店頭POP
今の気分に合う一冊かも
気分、読みどころ、向いている読者を店頭POPのようにまとめました。
- こんな時に
- 超常能力を題材にしながら、人の孤独と痛みを描くミステリーを読みたい時
- 刺さるポイント
- 心を読める少年との出会いが、記者を過去の事件と人間の深い傷へ導いていく
- 向いている人
- 特殊設定の面白さと、重い人間ドラマの両方を求める読者
Reading Notes
読みどころメモ
音声レビューの要点
今日は宮部みゆきさんの長編ミステリー、『龍は眠る』をご紹介します。
嵐の夜、雑誌記者の高坂昭吾は、道端で立ち往生していた少年、稲村慎司を車に乗せます。少年は自分に超常的な力があると語り、ほどなく二人は死亡事故に遭遇します。慎司の言葉は、ただの思い込みとは言い切れない不穏な現実味を帯びていきます。偶然の出会いだったはずの出来事は、やがて過去の事件や、隠されていた人間関係へとつながっていきます。
この作品は、超能力という設定を扱いながら、読後に強く残るのは不思議な力そのものよりも、その力を持ってしまった人間の孤独です。人の心が読めることは、便利な才能ではありません。聞きたくない本音に触れ、信じたい相手の影を知り、周囲からも理解されにくい。
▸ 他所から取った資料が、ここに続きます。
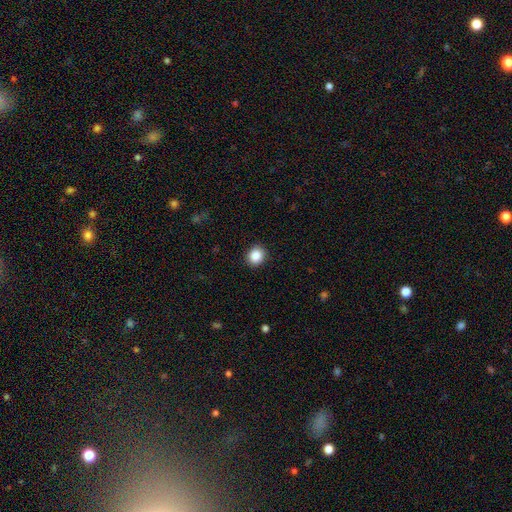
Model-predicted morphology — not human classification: Smooth or featured? Predicted: smooth (p=0.87). How rounded? Predicted: round (p=0.75). Merging? Predicted: none (p=0.91).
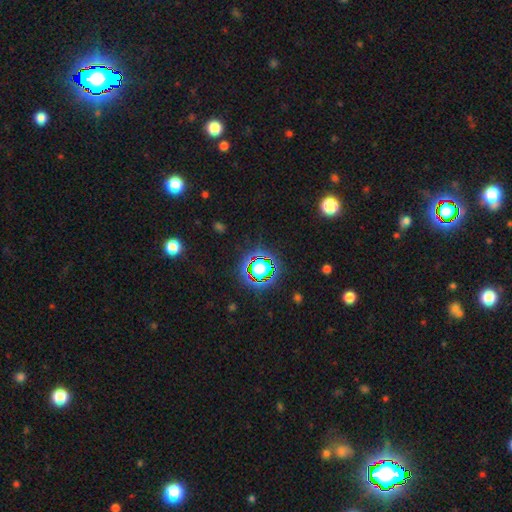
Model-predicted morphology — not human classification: A star or artifact, not a galaxy (79%).

Vote fractions:
- Smooth or featured? star or artifact: 79% / smooth: 13% / featured or disk: 8%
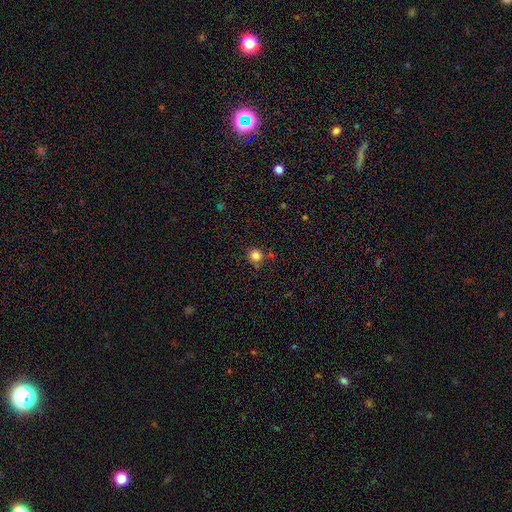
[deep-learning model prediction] Q: Smooth or featured?
A: smooth (83%); runner-up: star or artifact (13%)
Q: How rounded?
A: round (91%); runner-up: in between (8%)
Q: Merging?
A: none (80%); runner-up: minor disturbance (11%)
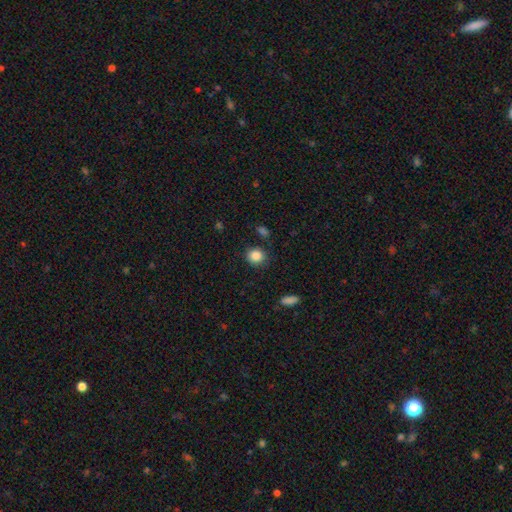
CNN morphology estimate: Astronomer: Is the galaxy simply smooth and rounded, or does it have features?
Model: smooth — 87%.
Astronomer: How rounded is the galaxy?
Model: round — 83%.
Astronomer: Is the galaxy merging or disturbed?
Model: none — 83%.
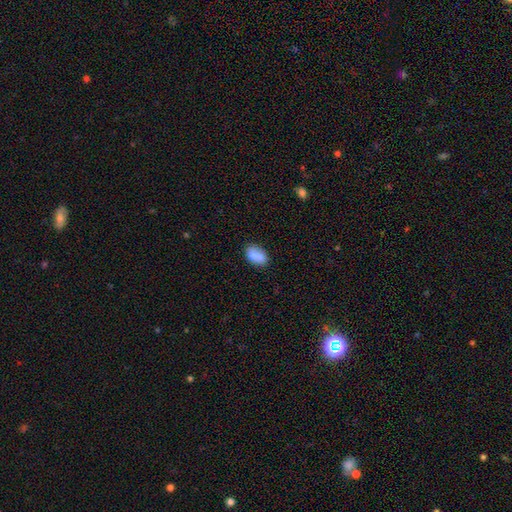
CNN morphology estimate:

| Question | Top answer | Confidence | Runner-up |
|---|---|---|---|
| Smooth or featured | smooth | 78% | featured or disk (14%) |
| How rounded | in between | 86% | round (12%) |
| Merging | none | 56% | merger (23%) |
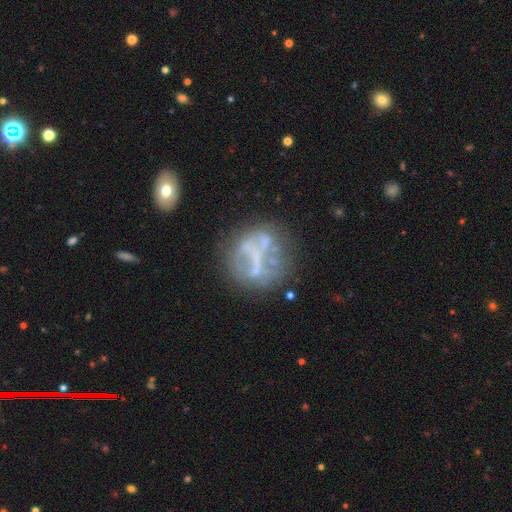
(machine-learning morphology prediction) featured or disk 61%, smooth 24%, star or artifact 15%. Down the decision tree: edge-on disk — no (96%); bar — no (69%); spiral arms — no (88%); bulge size — none (73%); merging — none (51%).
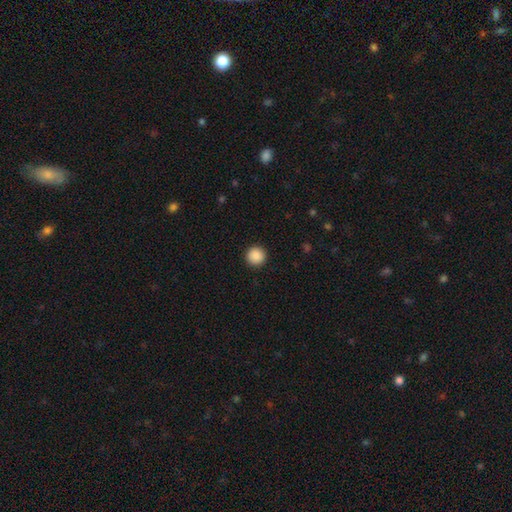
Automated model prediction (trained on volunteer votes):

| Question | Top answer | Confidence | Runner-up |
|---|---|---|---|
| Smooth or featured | smooth | 89% | star or artifact (8%) |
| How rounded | round | 96% | in between (3%) |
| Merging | none | 93% | minor disturbance (4%) |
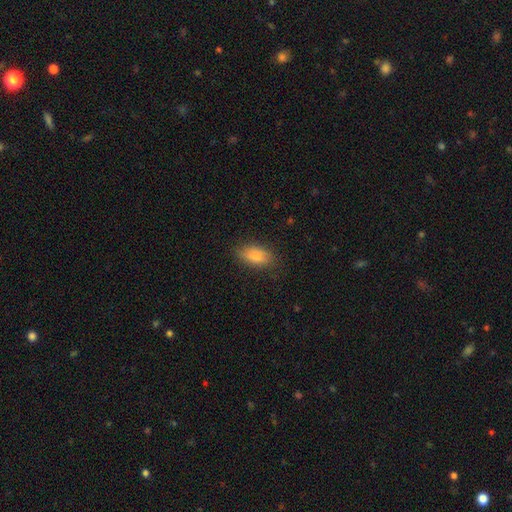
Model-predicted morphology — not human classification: Smooth or featured: smooth — 84% (featured or disk — 9%)
How rounded: in between — 89% (cigar-shaped — 7%)
Merging: none — 79% (minor disturbance — 16%)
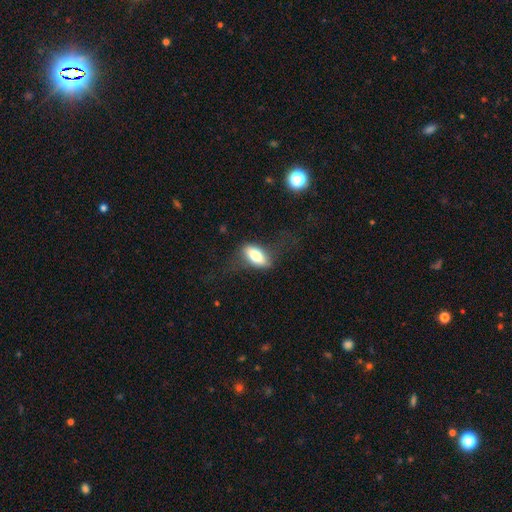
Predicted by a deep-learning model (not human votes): A smooth galaxy with no disk features (70%) that is in between round and cigar-shaped (84%).

Vote fractions:
- Smooth or featured? smooth: 70% / featured or disk: 23% / star or artifact: 7%
- How rounded? in between: 84% / cigar-shaped: 12% / round: 4%
- Merging? none: 63% / minor disturbance: 20% / major disturbance: 16% / merger: 2%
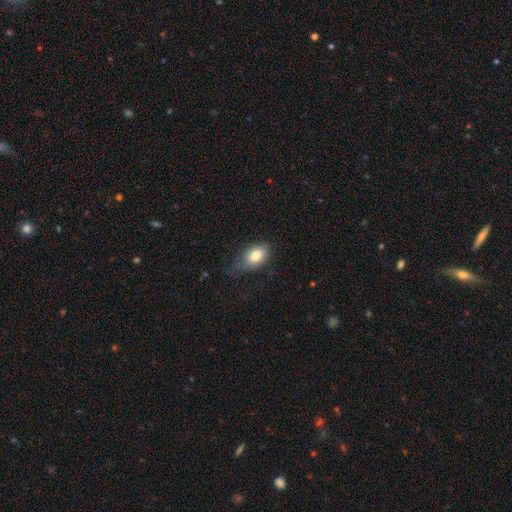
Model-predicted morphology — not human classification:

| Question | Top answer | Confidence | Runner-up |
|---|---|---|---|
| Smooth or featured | smooth | 79% | featured or disk (13%) |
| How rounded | in between | 86% | round (12%) |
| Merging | none | 52% | minor disturbance (34%) |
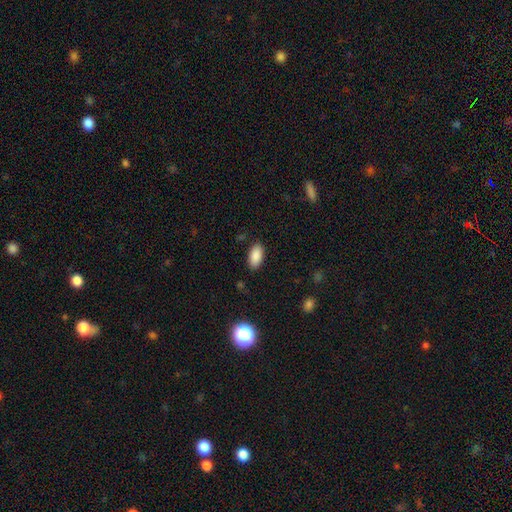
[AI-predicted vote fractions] Smooth or featured: smooth — 88% (star or artifact — 8%)
How rounded: in between — 93% (cigar-shaped — 4%)
Merging: none — 87% (minor disturbance — 9%)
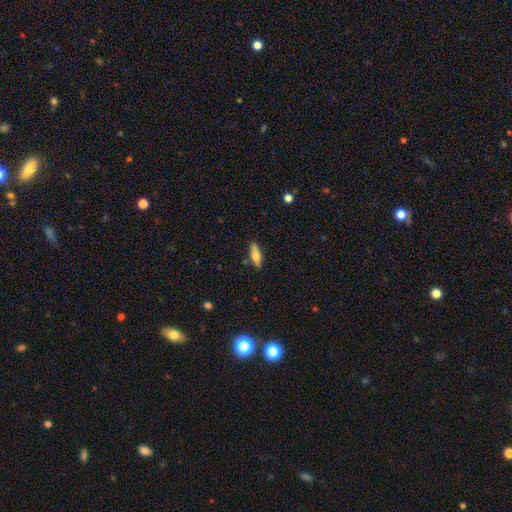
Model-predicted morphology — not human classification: This is likely a smooth galaxy (63%). How rounded: possibly in between (54%). Merging: clearly none (85%).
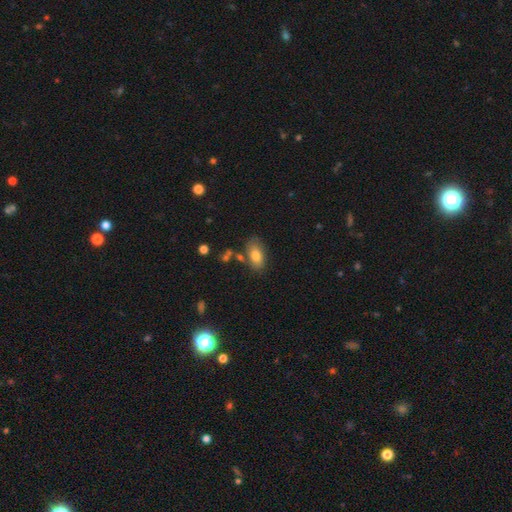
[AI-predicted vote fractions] Smooth or featured? smooth (79%)
How rounded? in between (90%)
Merging? none (72%)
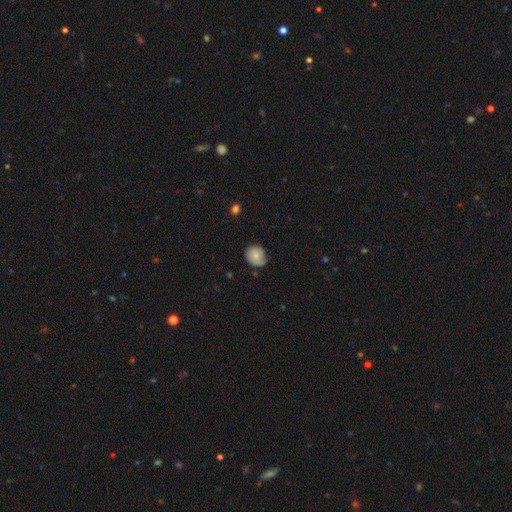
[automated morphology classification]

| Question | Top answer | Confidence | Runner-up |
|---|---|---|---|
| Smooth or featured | smooth | 74% | featured or disk (18%) |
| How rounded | round | 74% | in between (25%) |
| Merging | none | 62% | minor disturbance (30%) |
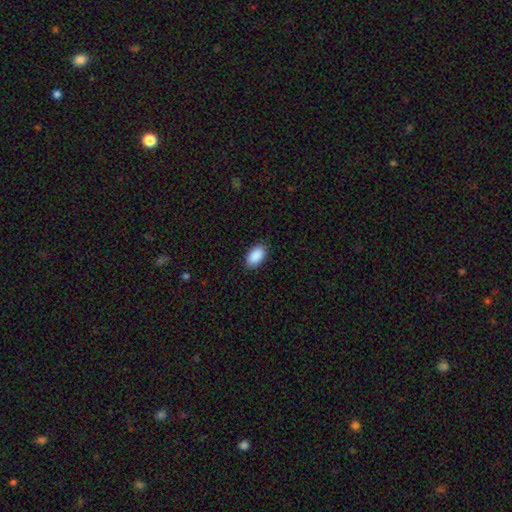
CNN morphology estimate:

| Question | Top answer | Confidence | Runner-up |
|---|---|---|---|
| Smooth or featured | smooth | 91% | star or artifact (6%) |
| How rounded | in between | 94% | round (4%) |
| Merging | none | 88% | minor disturbance (10%) |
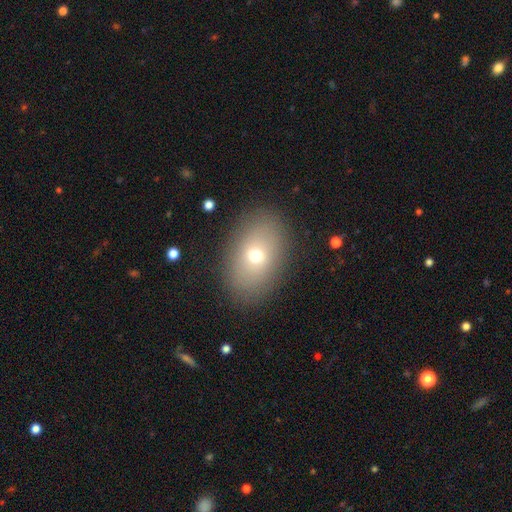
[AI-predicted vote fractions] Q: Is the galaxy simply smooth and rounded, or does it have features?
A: smooth — 68%.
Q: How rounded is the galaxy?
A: in between — 78%.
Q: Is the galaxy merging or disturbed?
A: none — 86%.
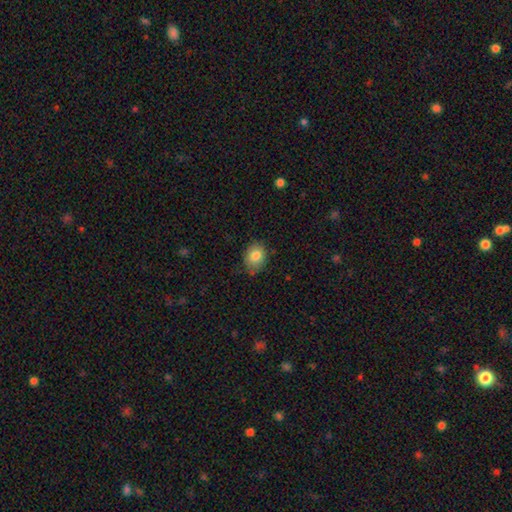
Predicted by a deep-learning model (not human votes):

慎司の存在は、特別な力を持つ者の悲しさを通して、人が他人とどう距離を取るのかという問いを投げかけます。
一方の高坂も、取材者として事件を追うだけではいられません。少年との関わりを深めるほど、自分の正義感や好奇心が、誰かを守ることにつながるのか、それとも傷を広げるだけなのかを問われていきます。謎を解き明かす物語でありながら、真相へ近づくことの責任も丁寧に描かれています。
特殊能力ものが好きな人はもちろん、心理描写の濃いミステリーを読みたい人にも向いています。事件の緊張感と、登場人物の痛みが重なり合い、読み終えたあとには、人の心を知ることの怖さと、それでも誰かを信じたい気持ちが残る一冊です。